Holy Crap. No wonder the message boards are full of posts about IOS 14.
- schumakuSep 27, 2020Guru - Experienced User
computersteve wrote:
The Orbi firmware needs to be addressed with an update to fix this incompatibility.Nothing to fix* on the wireless infrastructure if devices start to change thier MAC addresses randomly for whatever tin hat ideas. The DHCP IP pool here and on venues get flooded when my engineers and other users get started testing Apps on iOS 14 Beta.
*Except of one: I'm voting for the proposal to modify the DHCP server and automated switch ACL behaviour: Only devices with correct registered MAC OUI must be able to get DHCP addresses and handle traffic over a L2 network. Only devices strictly following IEEE standards and RFCs - this means there is no way to abuse free or OUIs assigned to other vendors OUI as registered - are allowed to use a network. Radomized MAC and OUI will be banned. Just like random hacked ESN, IMEI, SIM, MSN, ... on mobile networks.
If Apple (and Google's Android) manages to _correctly_ identify a network built from different wireless access points and Mesh systems as a single network (typical on many consumer homes, small businesses, ...) then we can discuss radomized MAC - only the non-OUI part - again. Until then this "feature" is a breach of IEEE and RFCs and must be banned.

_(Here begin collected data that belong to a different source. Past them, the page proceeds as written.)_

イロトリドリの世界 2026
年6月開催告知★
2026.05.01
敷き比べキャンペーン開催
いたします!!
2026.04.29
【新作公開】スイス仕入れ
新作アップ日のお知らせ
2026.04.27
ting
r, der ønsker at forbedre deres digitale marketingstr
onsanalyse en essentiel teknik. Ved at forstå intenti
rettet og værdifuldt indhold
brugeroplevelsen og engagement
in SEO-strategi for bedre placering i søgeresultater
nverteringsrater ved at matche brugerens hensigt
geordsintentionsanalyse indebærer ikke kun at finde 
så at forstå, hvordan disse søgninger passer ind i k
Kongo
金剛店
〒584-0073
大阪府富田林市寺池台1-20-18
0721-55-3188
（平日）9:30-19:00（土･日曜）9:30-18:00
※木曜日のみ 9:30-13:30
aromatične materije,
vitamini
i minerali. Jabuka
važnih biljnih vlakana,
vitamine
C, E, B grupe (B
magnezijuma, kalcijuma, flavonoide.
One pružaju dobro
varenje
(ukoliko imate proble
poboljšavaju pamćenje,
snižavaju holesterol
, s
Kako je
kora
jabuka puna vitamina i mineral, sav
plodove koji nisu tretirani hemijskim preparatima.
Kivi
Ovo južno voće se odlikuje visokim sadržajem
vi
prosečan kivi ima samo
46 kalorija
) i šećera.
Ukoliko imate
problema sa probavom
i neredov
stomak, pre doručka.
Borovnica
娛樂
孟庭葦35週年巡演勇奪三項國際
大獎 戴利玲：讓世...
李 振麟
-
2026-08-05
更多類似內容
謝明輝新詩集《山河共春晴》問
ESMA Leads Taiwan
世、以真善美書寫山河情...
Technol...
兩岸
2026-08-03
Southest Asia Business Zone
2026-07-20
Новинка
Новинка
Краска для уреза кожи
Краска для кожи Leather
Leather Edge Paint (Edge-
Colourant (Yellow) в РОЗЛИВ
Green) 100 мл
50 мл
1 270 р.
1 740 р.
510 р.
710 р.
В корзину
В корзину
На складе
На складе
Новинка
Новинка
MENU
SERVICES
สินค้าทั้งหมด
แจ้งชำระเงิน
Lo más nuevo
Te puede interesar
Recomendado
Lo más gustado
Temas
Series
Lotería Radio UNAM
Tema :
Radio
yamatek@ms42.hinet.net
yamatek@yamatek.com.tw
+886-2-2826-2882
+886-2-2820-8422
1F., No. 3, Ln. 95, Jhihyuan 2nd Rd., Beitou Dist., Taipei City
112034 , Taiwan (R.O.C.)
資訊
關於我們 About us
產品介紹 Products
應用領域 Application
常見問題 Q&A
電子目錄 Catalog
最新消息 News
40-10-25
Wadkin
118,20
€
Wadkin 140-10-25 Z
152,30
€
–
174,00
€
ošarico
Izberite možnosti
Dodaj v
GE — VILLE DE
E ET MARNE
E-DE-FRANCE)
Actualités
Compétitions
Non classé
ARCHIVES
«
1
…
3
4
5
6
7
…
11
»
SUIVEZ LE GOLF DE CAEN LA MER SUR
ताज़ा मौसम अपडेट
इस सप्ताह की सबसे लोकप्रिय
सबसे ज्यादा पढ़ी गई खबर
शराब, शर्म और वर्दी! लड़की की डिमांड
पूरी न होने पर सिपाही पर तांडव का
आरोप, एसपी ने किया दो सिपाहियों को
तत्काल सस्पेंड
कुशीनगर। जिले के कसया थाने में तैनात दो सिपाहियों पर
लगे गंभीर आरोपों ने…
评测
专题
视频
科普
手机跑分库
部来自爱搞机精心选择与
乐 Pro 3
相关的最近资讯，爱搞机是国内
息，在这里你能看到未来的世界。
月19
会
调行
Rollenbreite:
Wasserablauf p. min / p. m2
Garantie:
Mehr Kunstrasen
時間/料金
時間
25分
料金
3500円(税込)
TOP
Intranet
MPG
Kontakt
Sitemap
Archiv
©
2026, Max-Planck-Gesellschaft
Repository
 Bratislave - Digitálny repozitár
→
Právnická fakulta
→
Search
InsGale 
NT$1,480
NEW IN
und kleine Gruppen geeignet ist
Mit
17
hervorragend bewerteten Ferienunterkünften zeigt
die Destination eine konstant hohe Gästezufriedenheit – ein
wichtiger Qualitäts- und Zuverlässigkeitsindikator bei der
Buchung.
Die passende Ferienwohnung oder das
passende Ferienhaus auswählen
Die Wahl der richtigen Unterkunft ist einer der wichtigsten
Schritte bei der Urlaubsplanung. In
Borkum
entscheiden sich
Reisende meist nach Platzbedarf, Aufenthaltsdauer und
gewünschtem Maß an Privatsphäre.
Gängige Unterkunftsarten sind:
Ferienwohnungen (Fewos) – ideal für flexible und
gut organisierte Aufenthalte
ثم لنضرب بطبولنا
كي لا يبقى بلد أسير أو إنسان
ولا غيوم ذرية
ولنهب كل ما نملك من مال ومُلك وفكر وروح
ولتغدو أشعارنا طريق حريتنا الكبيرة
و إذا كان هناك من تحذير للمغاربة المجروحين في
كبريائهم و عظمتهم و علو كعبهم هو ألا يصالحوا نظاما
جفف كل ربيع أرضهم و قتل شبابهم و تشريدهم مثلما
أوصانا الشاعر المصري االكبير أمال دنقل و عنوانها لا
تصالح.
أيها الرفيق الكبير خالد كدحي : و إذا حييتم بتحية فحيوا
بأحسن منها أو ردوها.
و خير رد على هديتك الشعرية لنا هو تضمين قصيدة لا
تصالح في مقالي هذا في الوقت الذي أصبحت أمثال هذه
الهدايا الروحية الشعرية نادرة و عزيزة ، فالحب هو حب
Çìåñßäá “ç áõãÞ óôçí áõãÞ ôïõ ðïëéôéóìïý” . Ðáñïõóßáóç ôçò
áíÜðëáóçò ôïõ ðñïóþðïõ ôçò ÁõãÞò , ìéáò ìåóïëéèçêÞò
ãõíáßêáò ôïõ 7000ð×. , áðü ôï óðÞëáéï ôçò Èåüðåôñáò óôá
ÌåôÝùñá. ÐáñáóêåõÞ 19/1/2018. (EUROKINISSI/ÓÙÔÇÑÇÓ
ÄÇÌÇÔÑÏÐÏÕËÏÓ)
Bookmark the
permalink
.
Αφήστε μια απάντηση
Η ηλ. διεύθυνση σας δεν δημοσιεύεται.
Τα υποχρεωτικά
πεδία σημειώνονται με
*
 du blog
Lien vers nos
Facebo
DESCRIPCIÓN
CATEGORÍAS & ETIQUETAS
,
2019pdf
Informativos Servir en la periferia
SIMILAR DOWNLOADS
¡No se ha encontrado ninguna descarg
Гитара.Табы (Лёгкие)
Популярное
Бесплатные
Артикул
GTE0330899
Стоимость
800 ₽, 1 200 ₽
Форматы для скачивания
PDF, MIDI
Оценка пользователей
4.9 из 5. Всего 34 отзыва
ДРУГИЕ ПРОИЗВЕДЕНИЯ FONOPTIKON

- sunnyorlandoJan 19, 2021Aspirant
I'm wondering if this is related to my issue. If not, then can someone re-direct me to the right place or solution?
I'd like to understand why is it that in a WiFi system that has 'access control' turned on to' block all new devices from connecting', any apple device can connect without authorization.
Interestingly... yesterday I ttried to disallow '(block)' one of these, and the router responded that I 'cannot block using the same device I'm logged in with' - an android! Yet the device I was blocking was an iPhone identified by MAC association to vendor. But that aside, I cant seem to block any Apple devices using access control.